Problem requirements:
Entries follow. Give back exactly the lines starting at the one containing "Supports CPU Stop Clock" and ending at the one containing "System BIOS built-in", and no other lines.

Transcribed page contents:
┄┄┄┄┄┄
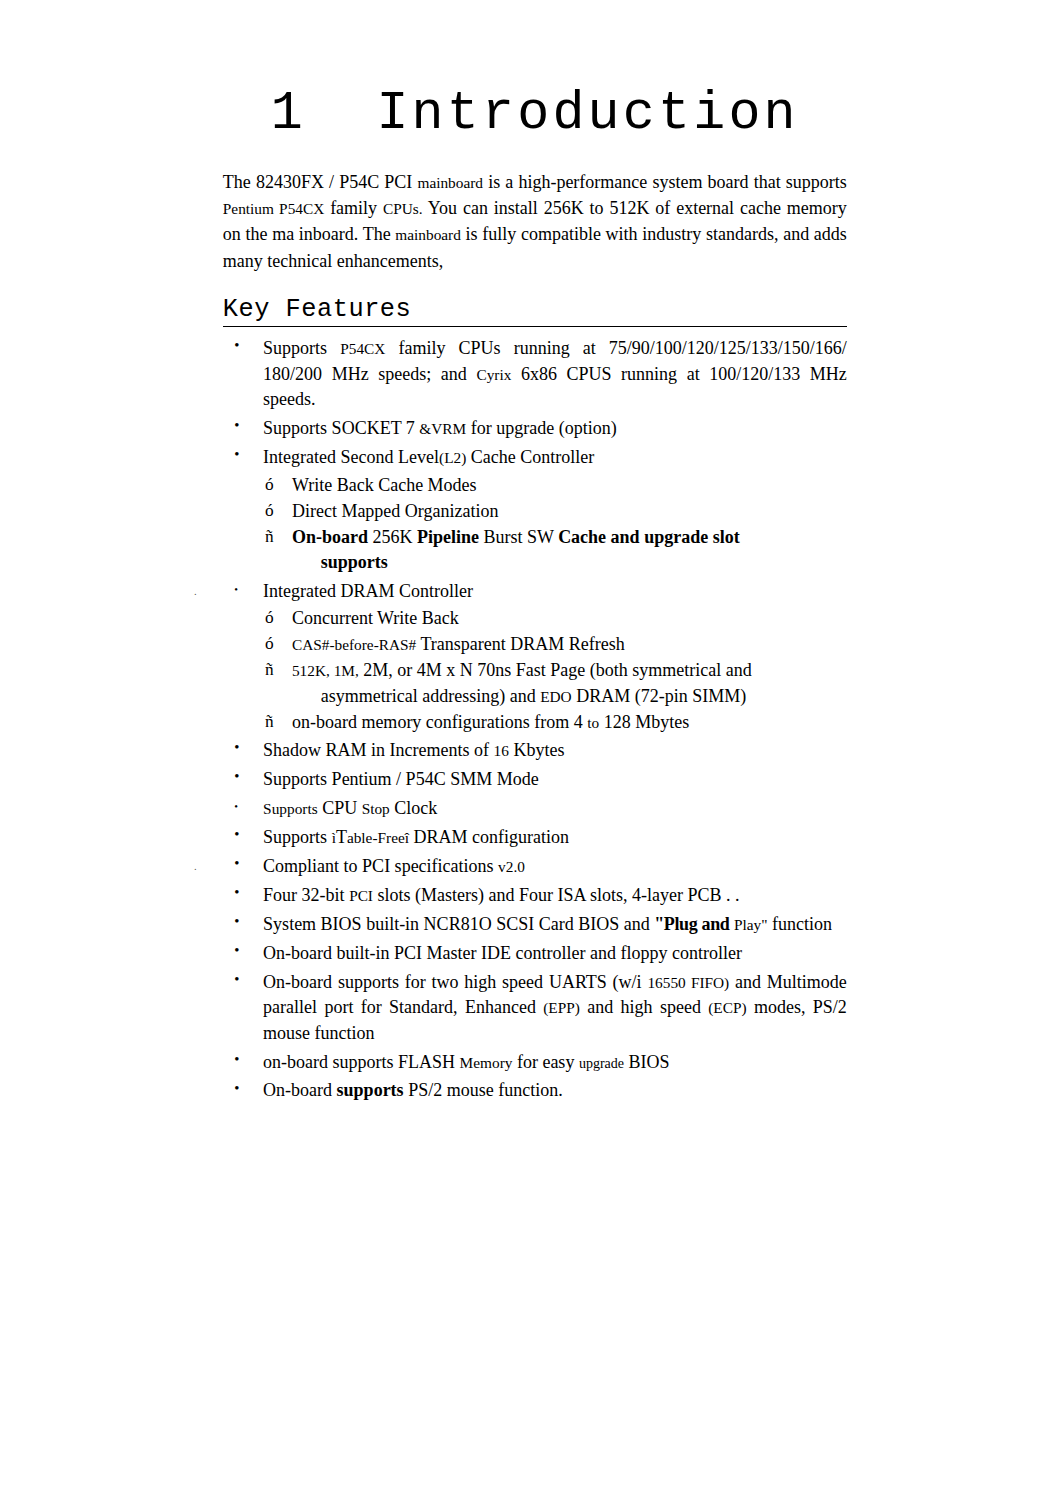1 Introduction
The 82430FX / P54C PCI mainboard is a high-performance system board that supports Pentium P54CX family CPUs. You can install 256K to 512K of external cache memory on the ma inboard. The mainboard is fully compatible with industry standards, and adds many technical enhancements,
Key Features
Supports P54CX family CPUs running at 75/90/100/120/125/133/150/166/ 180/200 MHz speeds; and Cyrix 6x86 CPUS running at 100/120/133 MHz speeds.
Supports SOCKET 7 &VRM for upgrade (option)
Integrated Second Level(L2) Cache Controller
Write Back Cache Modes
Direct Mapped Organization
On-board 256K Pipeline Burst SW Cache and upgrade slot supports
. Integrated DRAM Controller
Concurrent Write Back
CAS#-before-RAS# Transparent DRAM Refresh
512K, 1M, 2M, or 4M x N 70ns Fast Page (both symmetrical and asymmetrical addressing) and EDO DRAM (72-pin SIMM)
on-board memory configurations from 4 to 128 Mbytes
Shadow RAM in Increments of 16 Kbytes
Supports Pentium / P54C SMM Mode
Supports CPU Stop Clock
Supports ì Table-Freeî DRAM configuration
. Compliant to PCI specifications v2.0
Four 32-bit PCI slots (Masters) and Four ISA slots, 4-layer PCB . .
System BIOS built-in NCR81O SCSI Card BIOS and "Plug and Play" function
On-board built-in PCI Master IDE controller and floppy controller
On-board supports for two high speed UARTS (w/i 16550 FIFO) and Multimode parallel port for Standard, Enhanced (EPP) and high speed (ECP) modes, PS/2 mouse function
on-board supports FLASH Memory for easy upgrade BIOS
On-board supports PS/2 mouse function.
┄┄┄┄┄┄
Written reply:
Supports CPU Stop Clock
Supports ì Table-Freeî DRAM configuration
. Compliant to PCI specifications v2.0
Four 32-bit PCI slots (Masters) and Four ISA slots, 4-layer PCB . .
System BIOS built-in NCR81O SCSI Card BIOS and "Plug and Play" function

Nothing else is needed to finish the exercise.